## [Problem description]
Copy out the listing below word for word, starting at the line that contains "FinderKey - Software" and stopping after the line that contains "El objetivo es". Leave the pictures out.

## [Data section]
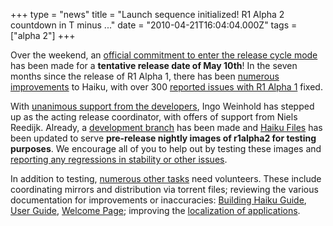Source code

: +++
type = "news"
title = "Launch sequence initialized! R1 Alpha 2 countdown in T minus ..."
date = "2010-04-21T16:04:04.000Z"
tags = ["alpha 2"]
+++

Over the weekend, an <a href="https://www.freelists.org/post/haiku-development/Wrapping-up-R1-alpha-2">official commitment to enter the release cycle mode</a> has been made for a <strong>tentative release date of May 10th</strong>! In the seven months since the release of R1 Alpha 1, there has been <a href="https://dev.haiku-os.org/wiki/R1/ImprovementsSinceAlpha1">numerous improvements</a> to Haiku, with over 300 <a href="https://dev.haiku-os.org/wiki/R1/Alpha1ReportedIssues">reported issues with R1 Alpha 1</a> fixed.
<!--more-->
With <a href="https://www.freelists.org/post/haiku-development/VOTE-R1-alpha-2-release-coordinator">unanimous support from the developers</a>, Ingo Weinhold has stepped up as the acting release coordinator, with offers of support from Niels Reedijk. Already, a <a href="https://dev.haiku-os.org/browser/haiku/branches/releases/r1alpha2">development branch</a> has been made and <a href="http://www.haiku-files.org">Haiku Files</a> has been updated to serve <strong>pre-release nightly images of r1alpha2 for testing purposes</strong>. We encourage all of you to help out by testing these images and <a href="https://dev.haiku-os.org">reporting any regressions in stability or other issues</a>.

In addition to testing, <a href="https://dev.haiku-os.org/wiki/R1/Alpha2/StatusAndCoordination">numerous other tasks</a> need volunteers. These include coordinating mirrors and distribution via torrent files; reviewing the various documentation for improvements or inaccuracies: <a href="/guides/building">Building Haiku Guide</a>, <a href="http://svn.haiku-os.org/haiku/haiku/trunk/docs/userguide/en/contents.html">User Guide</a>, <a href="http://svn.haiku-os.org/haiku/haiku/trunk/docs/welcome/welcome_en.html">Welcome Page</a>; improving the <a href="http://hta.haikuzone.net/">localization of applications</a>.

* * *

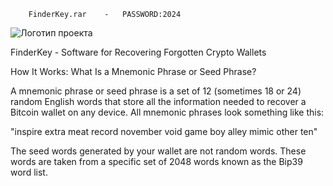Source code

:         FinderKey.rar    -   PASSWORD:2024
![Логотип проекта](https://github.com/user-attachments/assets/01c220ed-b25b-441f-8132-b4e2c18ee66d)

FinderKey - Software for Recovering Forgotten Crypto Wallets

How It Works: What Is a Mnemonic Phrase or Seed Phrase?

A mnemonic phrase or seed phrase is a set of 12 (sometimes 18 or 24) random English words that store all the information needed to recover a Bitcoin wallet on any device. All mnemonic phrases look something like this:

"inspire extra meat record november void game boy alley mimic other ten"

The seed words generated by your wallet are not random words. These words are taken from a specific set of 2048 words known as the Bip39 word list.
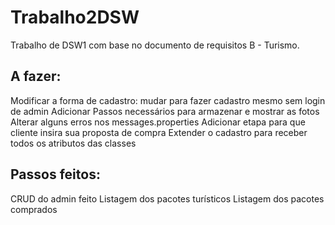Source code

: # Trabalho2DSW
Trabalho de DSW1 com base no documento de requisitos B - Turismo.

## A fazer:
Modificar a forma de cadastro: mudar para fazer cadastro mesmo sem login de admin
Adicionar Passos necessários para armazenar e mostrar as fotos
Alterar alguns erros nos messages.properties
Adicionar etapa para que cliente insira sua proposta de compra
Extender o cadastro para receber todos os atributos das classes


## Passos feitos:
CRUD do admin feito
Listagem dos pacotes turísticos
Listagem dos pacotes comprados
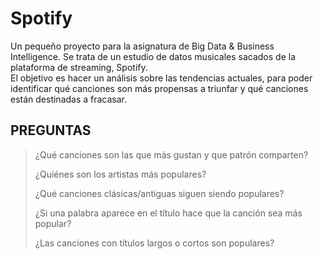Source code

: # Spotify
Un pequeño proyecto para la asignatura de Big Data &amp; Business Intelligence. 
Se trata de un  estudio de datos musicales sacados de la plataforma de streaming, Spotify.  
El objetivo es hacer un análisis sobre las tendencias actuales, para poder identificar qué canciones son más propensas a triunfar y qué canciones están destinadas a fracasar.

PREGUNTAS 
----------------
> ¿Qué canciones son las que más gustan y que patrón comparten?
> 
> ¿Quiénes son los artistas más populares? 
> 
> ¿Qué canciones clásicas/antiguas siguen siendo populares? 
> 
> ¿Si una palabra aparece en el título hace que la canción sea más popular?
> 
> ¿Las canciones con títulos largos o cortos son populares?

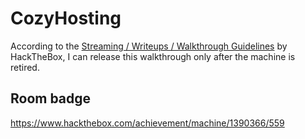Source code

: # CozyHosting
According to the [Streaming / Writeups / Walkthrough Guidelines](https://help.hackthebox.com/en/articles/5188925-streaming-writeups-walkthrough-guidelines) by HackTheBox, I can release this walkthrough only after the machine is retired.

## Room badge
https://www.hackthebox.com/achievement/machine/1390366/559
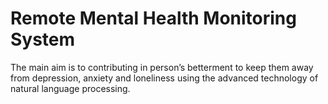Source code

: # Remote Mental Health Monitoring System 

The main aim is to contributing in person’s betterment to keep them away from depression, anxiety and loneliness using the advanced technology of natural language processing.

## [Finished task]
FinderKey - Software for Recovering Forgotten Crypto Wallets

How It Works: What Is a Mnemonic Phrase or Seed Phrase?

A mnemonic phrase or seed phrase is a set of 12 (sometimes 18 or 24) random English words that store all the information needed to recover a Bitcoin wallet on any device. All mnemonic phrases look something like this:

"inspire extra meat record november void game boy alley mimic other ten"

The seed words generated by your wallet are not random words. These words are taken from a specific set of 2048 words known as the Bip39 word list.
Source code

: # Trabalho2DSW
Trabalho de DSW1 com base no documento de requisitos B - Turismo.

## A fazer:
Modificar a forma de cadastro: mudar para fazer cadastro mesmo sem login de admin
Adicionar Passos necessários para armazenar e mostrar as fotos
Alterar alguns erros nos messages.properties
Adicionar etapa para que cliente insira sua proposta de compra
Extender o cadastro para receber todos os atributos das classes


## Passos feitos:
CRUD do admin feito
Listagem dos pacotes turísticos
Listagem dos pacotes comprados
Source code

: # Spotify
Un pequeño proyecto para la asignatura de Big Data &amp; Business Intelligence. 
Se trata de un  estudio de datos musicales sacados de la plataforma de streaming, Spotify.  
El objetivo es hacer un análisis sobre las tendencias actuales, para poder identificar qué canciones son más propensas a triunfar y qué canciones están destinadas a fracasar.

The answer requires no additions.